India's Reliance Industries, the holder of a pan-India wireless broadband license license, is now said to be planning infrastructure sharing deals to fulfil its plans to roll out a TD-LTE network.
The conglomerate, controlled by billionaire tycoon Mukesh Ambani, does not plan to deploy towers itself, an unnamed company source toldAgence France-Presse
The company will instead seek arrangements to use infrastructure owned by companies including Reliance Communications (RCom), the major operator owned by Ambani's brother Anil.
The potential deal underscores the thawing of relations between the two brothers, who had been estranged since their father died in 2002 without leaving a will. Amid animosity, the brothers had split the Reliance empire and signed a pact forbidding each from competing in the other's markets.
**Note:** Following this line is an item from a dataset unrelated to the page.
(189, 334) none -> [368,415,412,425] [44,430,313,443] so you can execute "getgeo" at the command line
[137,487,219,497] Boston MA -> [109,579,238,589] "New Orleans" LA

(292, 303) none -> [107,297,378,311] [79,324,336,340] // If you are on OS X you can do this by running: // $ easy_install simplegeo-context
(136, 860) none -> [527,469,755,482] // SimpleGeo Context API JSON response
But the brothers agreed to abolish this pact in early 2010. In June, Reliance Industries then paid 48 billion rupees ($978.8 million) to acquire Infotel Broadband, the only company to have won pan-India spectrum in the BWA auction held earlier that month.
Reliance Industries had been rumored to be planning a $1 billion rollout to fulfil its TD-LTE plans, but deals to share other operators' infrastructure could give it a jump-start.
An arrangement makes sense for RCom as well, as the operator is looking for ways to reduce its $7 billion debt, and last year was forced to call off a $9 billion deal to sell its towers to GTL Infrastructure.
Like the other established mobile operators, RCom also grappling with cutthroat competition and rock-bottom margins.